There is nothing inevitable about the current direction of globalization. Yes, corporations have used their tremendous power to shape many of the rules of the road for globalization to meet their own narrow interests. In the nineties they have escalated their efforts with sweeping new rules at the local, national and global levels to enhance their mobility across borders.
And yet in the United States and elsewhere, this decade has also been one of growing resistance to global corporations. Even among the elite stalwarts of trade and investment liberalization, the longstanding free-market consensus appears to be unraveling. Except for the rigid IMF and US Treasury Department, two sets of pro-globalization academic and political leaders have broken away. One remains committed to liberalization of trade flows but, in light of the global financial crisis, calls for controls on short-term capital flows. The other calls for abolition of the IMF, arguing that it condones reckless lending by bailing out investors.

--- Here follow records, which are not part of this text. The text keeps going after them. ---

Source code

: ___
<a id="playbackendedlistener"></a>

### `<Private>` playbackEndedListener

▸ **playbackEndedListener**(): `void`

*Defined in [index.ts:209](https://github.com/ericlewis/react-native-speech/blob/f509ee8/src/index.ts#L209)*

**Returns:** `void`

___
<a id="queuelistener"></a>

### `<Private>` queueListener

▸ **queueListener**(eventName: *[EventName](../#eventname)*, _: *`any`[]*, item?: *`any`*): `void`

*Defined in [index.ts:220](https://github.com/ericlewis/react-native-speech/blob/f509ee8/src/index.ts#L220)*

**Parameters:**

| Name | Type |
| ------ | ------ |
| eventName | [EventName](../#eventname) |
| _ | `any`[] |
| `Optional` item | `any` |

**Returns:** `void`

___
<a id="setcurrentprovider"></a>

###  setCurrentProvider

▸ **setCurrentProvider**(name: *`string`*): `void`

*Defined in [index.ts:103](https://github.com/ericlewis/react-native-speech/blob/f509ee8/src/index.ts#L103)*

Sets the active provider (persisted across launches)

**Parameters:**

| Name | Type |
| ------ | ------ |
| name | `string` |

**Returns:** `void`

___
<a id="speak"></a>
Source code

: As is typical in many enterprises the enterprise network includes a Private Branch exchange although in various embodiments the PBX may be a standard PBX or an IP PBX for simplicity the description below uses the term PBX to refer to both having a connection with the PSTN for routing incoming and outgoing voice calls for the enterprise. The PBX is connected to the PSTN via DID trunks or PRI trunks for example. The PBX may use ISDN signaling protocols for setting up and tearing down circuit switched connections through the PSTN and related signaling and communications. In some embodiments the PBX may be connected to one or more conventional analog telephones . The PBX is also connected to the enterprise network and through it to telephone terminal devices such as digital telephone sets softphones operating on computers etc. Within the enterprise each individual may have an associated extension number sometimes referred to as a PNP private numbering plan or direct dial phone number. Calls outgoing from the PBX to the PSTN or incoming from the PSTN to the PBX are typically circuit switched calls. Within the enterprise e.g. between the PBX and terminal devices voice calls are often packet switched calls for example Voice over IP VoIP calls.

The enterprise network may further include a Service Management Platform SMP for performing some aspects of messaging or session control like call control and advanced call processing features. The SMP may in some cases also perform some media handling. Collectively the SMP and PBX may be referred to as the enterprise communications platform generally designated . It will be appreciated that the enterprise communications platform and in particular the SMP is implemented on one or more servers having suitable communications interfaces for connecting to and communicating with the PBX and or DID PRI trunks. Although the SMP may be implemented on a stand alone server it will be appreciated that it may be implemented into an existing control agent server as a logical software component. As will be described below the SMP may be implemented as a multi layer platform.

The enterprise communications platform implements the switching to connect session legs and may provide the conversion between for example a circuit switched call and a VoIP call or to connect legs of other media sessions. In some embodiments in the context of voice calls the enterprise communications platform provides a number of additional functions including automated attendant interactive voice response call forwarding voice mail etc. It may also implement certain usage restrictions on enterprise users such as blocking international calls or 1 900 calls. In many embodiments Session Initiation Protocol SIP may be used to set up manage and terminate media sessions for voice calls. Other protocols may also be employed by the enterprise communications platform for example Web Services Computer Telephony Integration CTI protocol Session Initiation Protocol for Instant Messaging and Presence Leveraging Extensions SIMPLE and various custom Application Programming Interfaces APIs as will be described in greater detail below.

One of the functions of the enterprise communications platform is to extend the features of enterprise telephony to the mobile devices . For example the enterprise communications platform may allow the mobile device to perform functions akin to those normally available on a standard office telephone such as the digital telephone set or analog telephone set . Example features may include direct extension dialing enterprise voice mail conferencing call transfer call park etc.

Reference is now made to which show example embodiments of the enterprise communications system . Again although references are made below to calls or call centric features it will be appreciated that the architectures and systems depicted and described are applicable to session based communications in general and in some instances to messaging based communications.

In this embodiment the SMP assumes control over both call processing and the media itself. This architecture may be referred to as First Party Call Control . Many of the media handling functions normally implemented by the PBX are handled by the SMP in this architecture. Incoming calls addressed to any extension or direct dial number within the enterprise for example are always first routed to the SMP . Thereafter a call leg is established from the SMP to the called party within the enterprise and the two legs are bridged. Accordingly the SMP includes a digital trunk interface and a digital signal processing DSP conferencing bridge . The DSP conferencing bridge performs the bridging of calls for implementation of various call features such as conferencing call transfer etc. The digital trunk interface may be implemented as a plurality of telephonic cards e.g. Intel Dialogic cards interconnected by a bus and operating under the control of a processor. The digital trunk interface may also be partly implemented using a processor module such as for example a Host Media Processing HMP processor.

The challenge for the future will be to push alternative agendas through this crack in the consensus. Central to these efforts is the belief that trade and investment should not be ends in themselves but tools for promoting ideals such as equality, democracy, good jobs, a clean environment and healthy communities. The goal is to shift from an emphasis on exports based on the plunder of resources and the exploitation of workers to sustainable economic activity that roots capital locally and nationally.
Now is the time for the citizens’ backlash to become the “frontlash” for a new global economy. Unions, environmental groups and other citizens’ organizations are demanding a place at the negotiating table to craft new rules to guide globalization. And they are taking direct action to make their feelings known.
In the late nineties, a reinvigorated US labor movement has increased its efforts in international solidarity work. A prime example is the successful resolution of the 1997 Teamsters strike against the United Parcel Service, in reaction to UPS’s plans to shift from full-time to lower-paying, part-time and temporary jobs. While UPS dominates the US market for small-package delivery, the firm is more vulnerable in Europe, where it faces stiff competition. UPS workers in England, Belgium, Germany, the Netherlands and France supported the US workers by carrying out sympathy strikes, leafleting and other actions. According to then-Teamster international representative Andy Banks, “Enlightened self-interest was the key. European UPS workers and their unions reasoned that if the 185,000 striking Teamsters could not stop the part-time, subcontracting mentality of the company, what could a few hundred or a few thousand workers hope to achieve in the smaller UPS European operations?” During the strike, unions also worked to block UPS deliveries in India, the Philippines and Spain.